4. The estate taken by the nephew was a contingent one, liable to be defeated by the happening of either one of two events, to wit: the death of the granddaughter, with issue surviving her, or his own death before that of the granddaughter.

Appeal from Bay. (Green, J.) Decided January 27,

1886.

Bill to construe will. Defendant Townsend alone appeals. Affirmed.

Winsor Scofield and Benton Hanchet, for complainant:

It is the clear intention of the will that the property should go to persons who were of the family of the testatrix and living at time of the granddaughter's death, who was her only descendant. Being unknown to her, their names are not specified but their identity was to be determined by ascertaining who were her relatives at the time of such death.

The testatrix does not devise the estate, or any power to dispose of it, to her granddaughter, the special object of her bounty, but simply the income derived from it, in order that she may direct its disposition at the end of her granddaughter's life.

She does not give the estate to her next nearest relativeher granddaughter's children-unless they shall be living at

time of their mother's death, and they have no power to dispose of the property vested in them unless alive at that time, although they might be born and live to old age after William Addison Fitzhugh had died.

In case of her granddaughter's death, without living issue, then only such of the brothers and sisters of the testatrix as shall be then living are to take under the will, and unless so living they have no power of disposition over the property, hence cannot confer upon any one else, who may be then living, the right to take.

And, finally, the will provides that in case of the death of the granddaughter, without lawful, living issue, and in case any brother or sister of the testatrix shall then "be no longer living," then "the children of each of the deceased shall take the share, to be equally divided among them, if there be more than one, to which the deceased parent would have been entitled if living."

The language used in this provision of the will, by force of its most obvious and natural import, conveys the idea that the persons who are to take in the place of the brothers and sisters, who are then dead, are to be persons who shall be living. The only reason why the brother or sister shall not take is because he or she is then dead. Would the testatrix, acting on that reason, give the property to another dead person? Would she intend to withhold a share from a brother, because dead, at that date, and give it to a nephew, who was also dead, at the same date? Such is the construction contended for by the appellant.

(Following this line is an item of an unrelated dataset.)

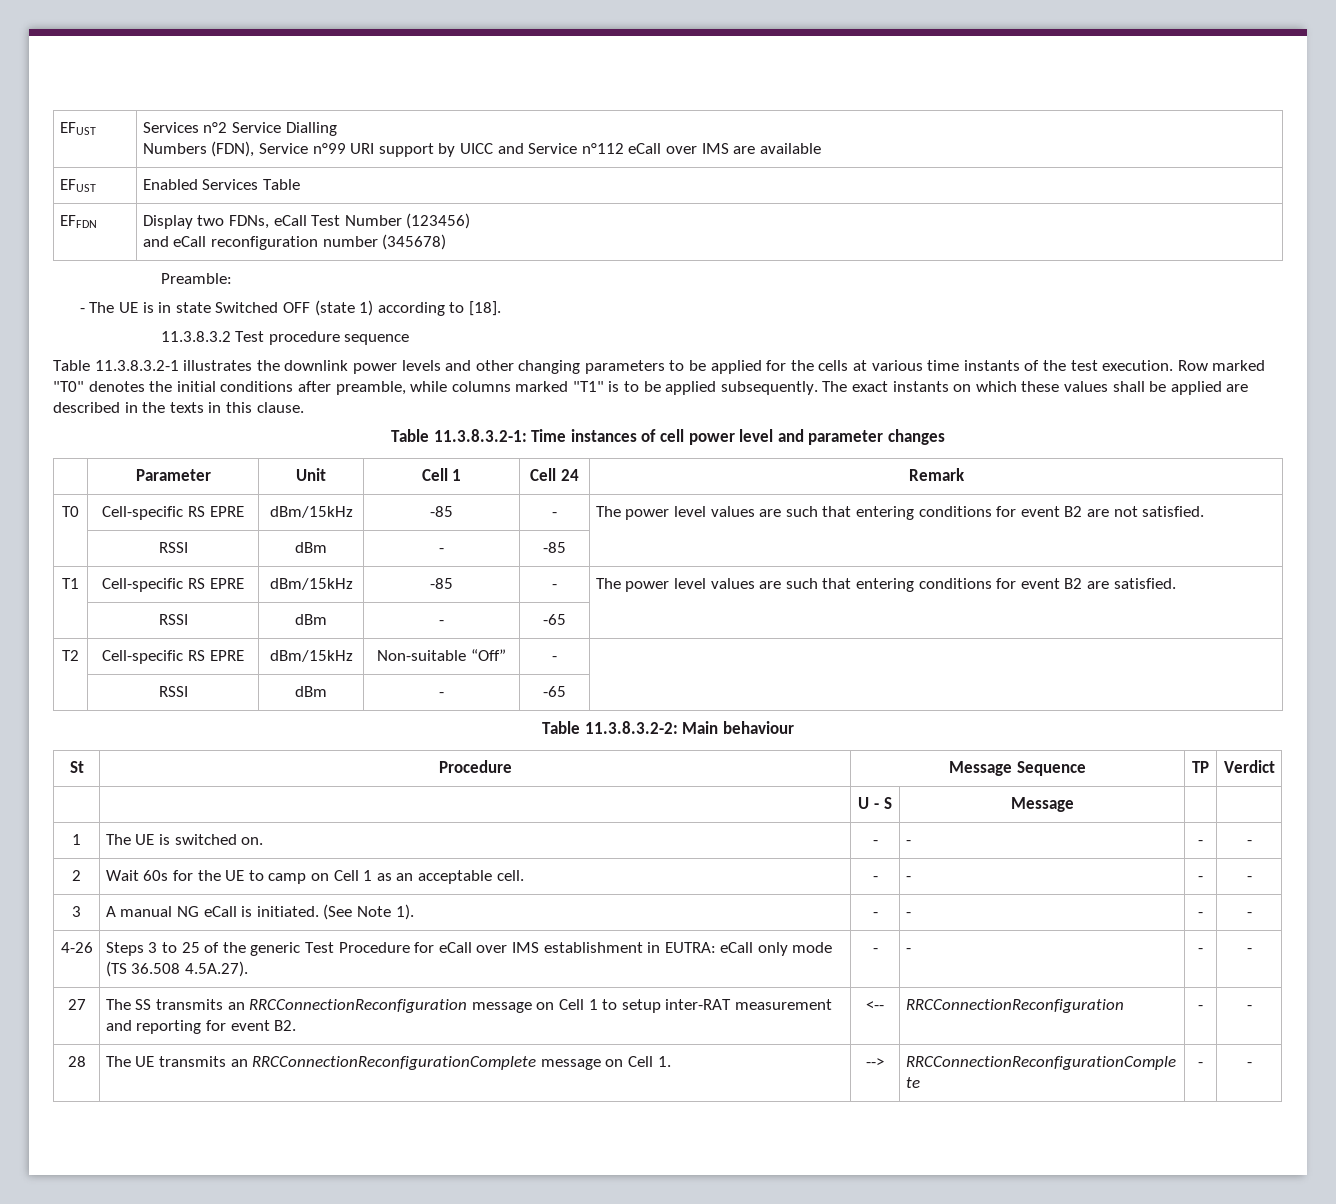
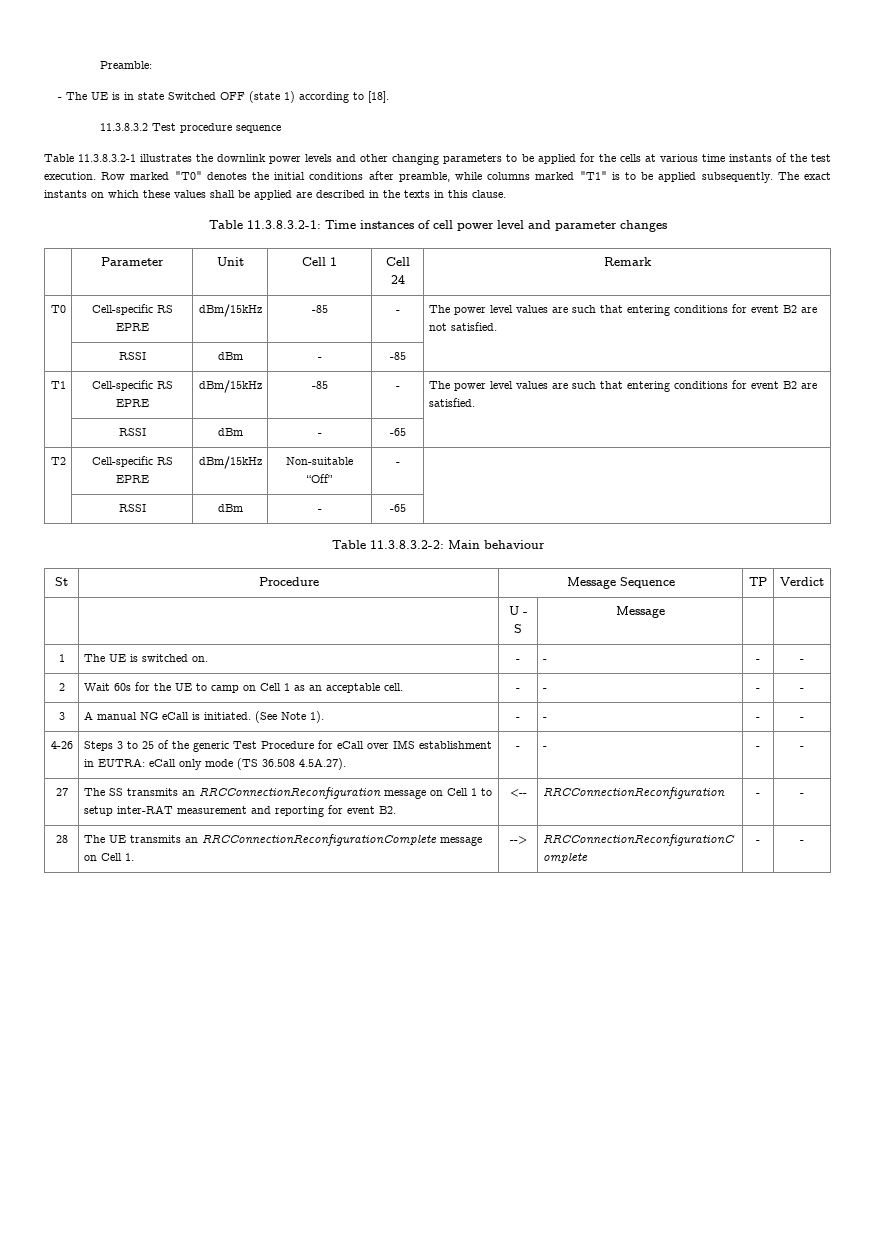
[59,122,96,135] [142,122,337,136] [142,141,821,157] [59,179,96,192] [142,179,301,190] [59,215,97,228] [142,213,471,229] [142,234,447,250] EFUST | Services n°2 Service Dialling // Numbers (FDN), Service n°99 URI support by UICC and Service n°112 eCall over IMS are available // EFUST | Enabled Services Table // EFFDN | Display two FDNs, eCall Test Number (123456) // and eCall reconfiguration number (345678) // -> (99, 65) none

The will intends that the grandchildren, shall take under it, and no portion of the estate decreed to them would go to the appellant, if it should be held that they are not entitled to take under the will. If the term children, in the twenty-fourth paragraph of the will, is used in its general sense, as meaning offspring or descendants, then the grandchildren would take: Pronitt v. Rodman, 37 N. Y. 42, 54-8; Parkman v. Bowdoin, 1 Sumn. 359; Royle v. Hamilton, 4 Vesey 437; Duvall v. Goodson, 79 Ky. 224; Beebe v. Estabrook, 79 N. Y. 246-9, 251; Bowne v. Underhill, 4 Hun 130; How. Stat. § 5812; 4 Kent Com. 419, and the will shows that such was the meaning attached to the term children. It is plain that the testatrix intended to dispose of her estate, so as to keep it in her own family, until the death of her granddaughter, and to have it at that time go to her own family, and only to her family.